**Problem to work on:** Scan the records below for the line containing "in the country, and" and the line containing "hay of the floor.". Copy both, plus every line between, exactly.

──────── Material shown ────────

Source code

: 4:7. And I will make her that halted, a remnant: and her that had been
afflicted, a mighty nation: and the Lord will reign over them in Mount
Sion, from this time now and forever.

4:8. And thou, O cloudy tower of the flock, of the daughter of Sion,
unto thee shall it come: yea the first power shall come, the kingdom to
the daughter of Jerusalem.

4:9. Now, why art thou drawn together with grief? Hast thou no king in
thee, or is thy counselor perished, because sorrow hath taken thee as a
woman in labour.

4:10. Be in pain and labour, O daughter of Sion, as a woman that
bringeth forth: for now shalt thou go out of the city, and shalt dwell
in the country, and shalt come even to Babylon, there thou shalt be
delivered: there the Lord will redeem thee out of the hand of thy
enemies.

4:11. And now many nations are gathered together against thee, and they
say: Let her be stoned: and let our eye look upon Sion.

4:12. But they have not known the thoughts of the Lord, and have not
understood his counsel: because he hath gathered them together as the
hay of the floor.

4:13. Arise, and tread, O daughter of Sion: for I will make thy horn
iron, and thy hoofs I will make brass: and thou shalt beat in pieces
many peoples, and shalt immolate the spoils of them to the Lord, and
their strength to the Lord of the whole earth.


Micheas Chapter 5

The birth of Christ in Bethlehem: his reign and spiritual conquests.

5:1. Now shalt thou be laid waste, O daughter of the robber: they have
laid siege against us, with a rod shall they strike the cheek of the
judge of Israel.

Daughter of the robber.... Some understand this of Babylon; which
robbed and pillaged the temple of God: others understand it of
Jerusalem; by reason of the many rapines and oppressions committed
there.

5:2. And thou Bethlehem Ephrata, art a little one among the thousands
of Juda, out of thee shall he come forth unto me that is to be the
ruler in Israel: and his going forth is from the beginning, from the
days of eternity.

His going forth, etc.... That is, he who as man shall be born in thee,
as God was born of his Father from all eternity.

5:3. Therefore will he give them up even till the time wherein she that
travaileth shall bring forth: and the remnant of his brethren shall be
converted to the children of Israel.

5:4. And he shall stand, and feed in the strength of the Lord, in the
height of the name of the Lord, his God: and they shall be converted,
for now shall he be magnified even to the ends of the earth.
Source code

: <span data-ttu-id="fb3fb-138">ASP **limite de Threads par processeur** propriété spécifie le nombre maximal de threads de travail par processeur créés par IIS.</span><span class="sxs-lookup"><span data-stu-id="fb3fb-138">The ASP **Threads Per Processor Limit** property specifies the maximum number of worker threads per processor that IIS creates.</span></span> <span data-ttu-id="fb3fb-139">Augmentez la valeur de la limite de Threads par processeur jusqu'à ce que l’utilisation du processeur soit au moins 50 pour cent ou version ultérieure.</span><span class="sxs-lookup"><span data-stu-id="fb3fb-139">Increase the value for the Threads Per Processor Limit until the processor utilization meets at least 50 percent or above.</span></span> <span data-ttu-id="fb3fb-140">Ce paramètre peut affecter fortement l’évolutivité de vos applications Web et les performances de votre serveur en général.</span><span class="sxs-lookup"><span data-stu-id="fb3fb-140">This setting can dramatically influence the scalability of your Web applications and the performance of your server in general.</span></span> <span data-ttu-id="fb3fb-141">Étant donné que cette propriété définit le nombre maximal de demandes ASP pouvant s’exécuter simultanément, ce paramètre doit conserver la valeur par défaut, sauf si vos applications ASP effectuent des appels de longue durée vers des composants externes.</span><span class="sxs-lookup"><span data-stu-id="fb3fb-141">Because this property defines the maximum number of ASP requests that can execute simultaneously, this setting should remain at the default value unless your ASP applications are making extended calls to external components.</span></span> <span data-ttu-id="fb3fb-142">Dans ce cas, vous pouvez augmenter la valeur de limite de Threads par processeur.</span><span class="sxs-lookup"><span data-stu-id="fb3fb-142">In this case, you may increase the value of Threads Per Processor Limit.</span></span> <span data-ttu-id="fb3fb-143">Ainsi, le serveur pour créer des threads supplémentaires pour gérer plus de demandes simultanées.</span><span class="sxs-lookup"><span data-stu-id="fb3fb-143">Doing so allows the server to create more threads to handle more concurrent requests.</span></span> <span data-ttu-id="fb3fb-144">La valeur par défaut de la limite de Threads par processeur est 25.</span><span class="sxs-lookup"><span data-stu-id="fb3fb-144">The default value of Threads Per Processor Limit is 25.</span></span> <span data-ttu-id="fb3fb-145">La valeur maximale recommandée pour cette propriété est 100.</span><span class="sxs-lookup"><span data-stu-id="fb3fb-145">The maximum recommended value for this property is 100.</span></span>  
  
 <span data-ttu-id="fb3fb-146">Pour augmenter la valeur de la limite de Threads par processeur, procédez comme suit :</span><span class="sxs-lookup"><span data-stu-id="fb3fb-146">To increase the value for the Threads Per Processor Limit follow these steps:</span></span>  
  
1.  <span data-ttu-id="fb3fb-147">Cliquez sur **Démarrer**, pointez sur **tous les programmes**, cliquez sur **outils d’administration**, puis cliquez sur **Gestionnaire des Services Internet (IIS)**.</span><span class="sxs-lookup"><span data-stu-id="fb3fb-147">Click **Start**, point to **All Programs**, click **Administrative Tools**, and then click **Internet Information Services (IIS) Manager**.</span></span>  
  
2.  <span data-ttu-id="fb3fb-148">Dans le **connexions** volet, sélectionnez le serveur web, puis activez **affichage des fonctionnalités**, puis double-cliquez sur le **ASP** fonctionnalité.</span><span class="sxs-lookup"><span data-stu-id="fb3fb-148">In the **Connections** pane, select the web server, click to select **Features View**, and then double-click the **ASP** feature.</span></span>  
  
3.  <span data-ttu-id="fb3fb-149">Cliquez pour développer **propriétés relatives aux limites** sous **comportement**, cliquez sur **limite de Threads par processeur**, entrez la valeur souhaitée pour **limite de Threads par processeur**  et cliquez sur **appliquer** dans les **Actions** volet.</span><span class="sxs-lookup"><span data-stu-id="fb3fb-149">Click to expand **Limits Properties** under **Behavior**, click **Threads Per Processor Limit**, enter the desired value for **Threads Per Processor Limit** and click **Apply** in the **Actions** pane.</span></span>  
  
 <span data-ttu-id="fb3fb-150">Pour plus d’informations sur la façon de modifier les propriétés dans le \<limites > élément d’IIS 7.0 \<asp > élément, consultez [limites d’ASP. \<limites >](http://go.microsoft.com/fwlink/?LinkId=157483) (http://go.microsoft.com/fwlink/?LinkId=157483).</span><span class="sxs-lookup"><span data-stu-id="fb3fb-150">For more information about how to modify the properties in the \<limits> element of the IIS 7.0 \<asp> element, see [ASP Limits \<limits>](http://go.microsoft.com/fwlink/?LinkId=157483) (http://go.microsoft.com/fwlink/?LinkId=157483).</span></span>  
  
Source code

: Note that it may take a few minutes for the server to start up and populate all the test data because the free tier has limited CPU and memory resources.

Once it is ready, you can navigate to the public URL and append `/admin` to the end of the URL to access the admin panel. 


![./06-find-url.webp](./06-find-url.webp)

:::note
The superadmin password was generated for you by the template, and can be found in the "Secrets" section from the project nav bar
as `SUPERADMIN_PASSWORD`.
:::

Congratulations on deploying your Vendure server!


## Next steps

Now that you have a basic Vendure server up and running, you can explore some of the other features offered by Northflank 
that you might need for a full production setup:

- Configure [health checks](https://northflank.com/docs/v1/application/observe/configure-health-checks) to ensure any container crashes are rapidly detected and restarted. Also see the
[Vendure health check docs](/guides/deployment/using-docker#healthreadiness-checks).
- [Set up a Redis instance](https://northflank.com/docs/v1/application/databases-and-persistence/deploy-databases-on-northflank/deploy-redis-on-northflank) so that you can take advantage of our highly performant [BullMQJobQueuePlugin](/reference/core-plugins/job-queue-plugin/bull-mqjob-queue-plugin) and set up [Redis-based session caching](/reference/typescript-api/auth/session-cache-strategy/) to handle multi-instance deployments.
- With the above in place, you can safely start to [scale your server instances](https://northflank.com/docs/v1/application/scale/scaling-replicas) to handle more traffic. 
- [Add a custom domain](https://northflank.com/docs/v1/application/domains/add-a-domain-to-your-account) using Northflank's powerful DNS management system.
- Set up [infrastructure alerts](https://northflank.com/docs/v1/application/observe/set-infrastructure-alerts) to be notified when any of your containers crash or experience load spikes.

────────

**Exercise solution:**
in the country, and shalt come even to Babylon, there thou shalt be
delivered: there the Lord will redeem thee out of the hand of thy
enemies.

4:11. And now many nations are gathered together against thee, and they
say: Let her be stoned: and let our eye look upon Sion.

4:12. But they have not known the thoughts of the Lord, and have not
understood his counsel: because he hath gathered them together as the
hay of the floor.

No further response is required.